The second half of Beatdown is an unexpected microcosm of clubland. The variety of breakbeats, Baile funk, UK wonky techno and acid house spew forth a gem or two. The shift in sands begins with Flying Lotus’ “Roberta Flack”, which the Perverts introduce by glacially fading out the bass drone, 2-step riddim and static noise of the previous dubstep track “Jahova VIP” and fading in Lotus’ bongo-driven rhythm. Ethereal echo-doused female vocals and minimal three-chord keyboard accompaniment lend the track a chilled-out distinction like an oasis in Hades.
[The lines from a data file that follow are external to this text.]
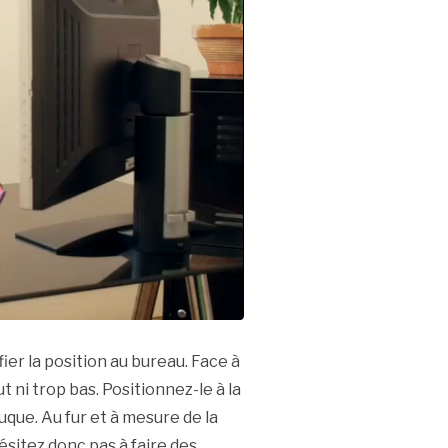
fier la position au bureau. Face à
t ni trop bas. Positionnez-le à la
uque. Au fur et à mesure de la
ésitez donc pas à faire des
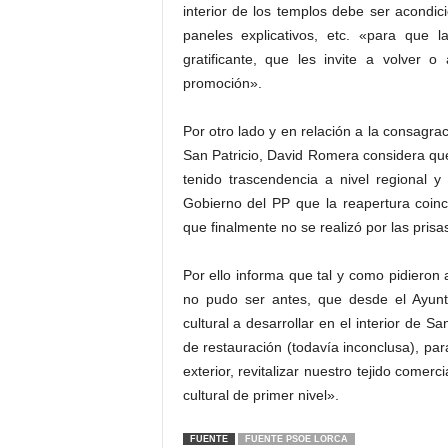
interior de los templos debe ser acondic
paneles explicativos, etc. «para que la
gratificante, que les invite a volver 
promoción».
Por otro lado y en relación a la consagra
San Patricio, David Romera considera qu
tenido trascendencia a nivel regional 
Gobierno del PP que la reapertura coinci
que finalmente no se realizó por las prisas
Por ello informa que tal y como pidieron 
no pudo ser antes, que desde el Ayun
cultural a desarrollar en el interior de Sa
de restauración (todavía inconclusa), par
exterior, revitalizar nuestro tejido comerc
cultural de primer nivel».
FUENTE
FUENTE PSOE LORCA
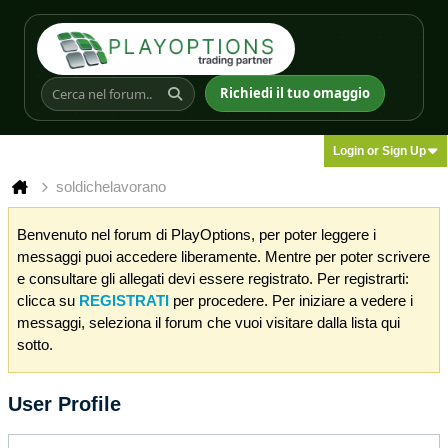
Richiedi il tuo omaggio
Login or Sign Up
soldichelavorano
Benvenuto nel forum di PlayOptions, per poter leggere i
messaggi puoi accedere liberamente. Mentre per poter scrivere
e consultare gli allegati devi essere registrato. Per registrarti:
clicca su
REGISTRATI
per procedere. Per iniziare a vedere i
messaggi, seleziona il forum che vuoi visitare dalla lista qui
sotto.
User Profile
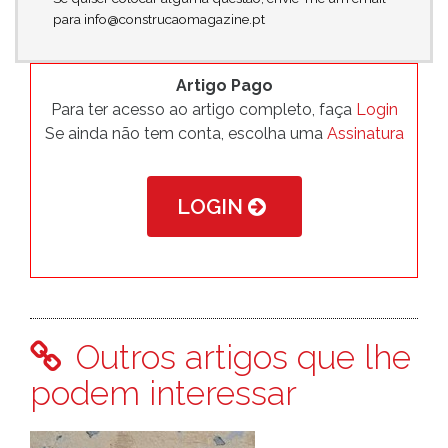
para info@construcaomagazine.pt
Artigo Pago
Para ter acesso ao artigo completo, faça
Login
Se ainda não tem conta, escolha uma
Assinatura
LOGIN
Outros artigos que lhe
podem interessar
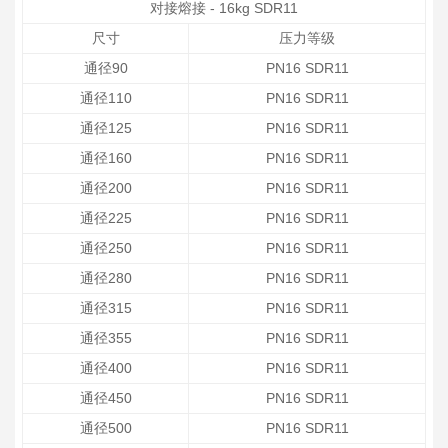
对接熔接 - 16kg SDR11
尺寸
压力等级
通径90
PN16 SDR11
通径110
PN16 SDR11
通径125
PN16 SDR11
通径160
PN16 SDR11
通径200
PN16 SDR11
通径225
PN16 SDR11
通径250
PN16 SDR11
通径280
PN16 SDR11
通径315
PN16 SDR11
通径355
PN16 SDR11
通径400
PN16 SDR11
通径450
PN16 SDR11
通径500
PN16 SDR11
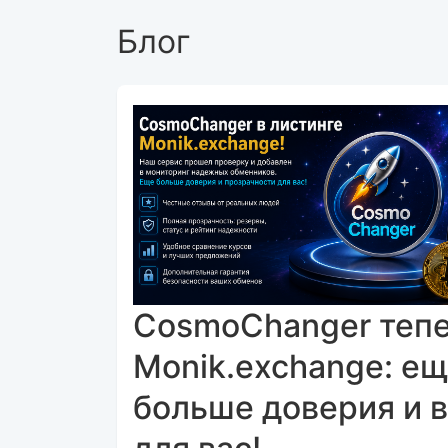
Блог
CosmoChanger тепе
Monik.exchange: е
больше доверия и 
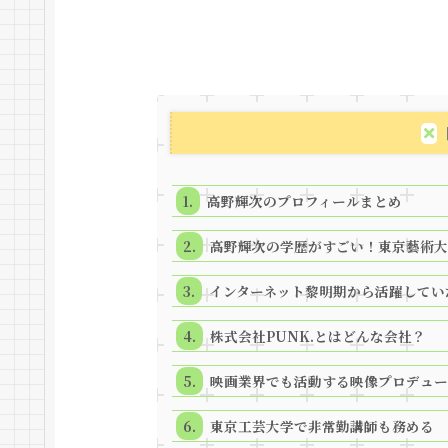
高野輝次のプロフィールまとめ
高野輝次の学歴がすごい！東京藝術大
インターネット黎明期から活躍してい
株式会社PUNK.とはどんな会社？
映画業界でも活動する映像プロデュー
東京工芸大学で非常勤講師も務める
The funk quotient gradually increases with “Roberta” dissolving and rebooting into Zomby’s cantering, melody-driven “Rumours & Revolutions”. The Perverts then transport us to Womad with Buraka Som Sistema’s “Sound of Kuduro”, an Angolan stomping herd drum-led musique concrete featuring musician-activist MIA (the track first appeared on special editions of MIA’s Kala).

By track 18 your ears will most certainly perk up. “Subio, Desceu” is a production of DJ Feadz, best known for providing beats for fellow Parisian rapper Uffie, and features MC Wesley in the chorus. The track begins with Baille-funk rhythms and childlike rapping courtesy of an unknown Brazilian MC. As synths are gradually added for color, the track quite brilliantly transitions into Mozart’s “Rondo Alla Turca”. The funk then turns acid with AC Slater’s “Jack Got Jacked” and “128 Trek”, provided by former drum-and-bass lord DJ Zinc. The concluding third of the mix pummels through swashbuckling jungle/drum & bass, of which only “Aztec” jolts the listener out of crackling drum-induced hypnosis.

Once you get passed the dreaded feeling that Beatdown is little more than Clockwork Orange “aggy”, you’ll conclude that it’s what is expected of a good club night: adrenaline in arena-sized proportions to lose your mind to, but also ample variety to prevent your senses from assimilating to the aural assault.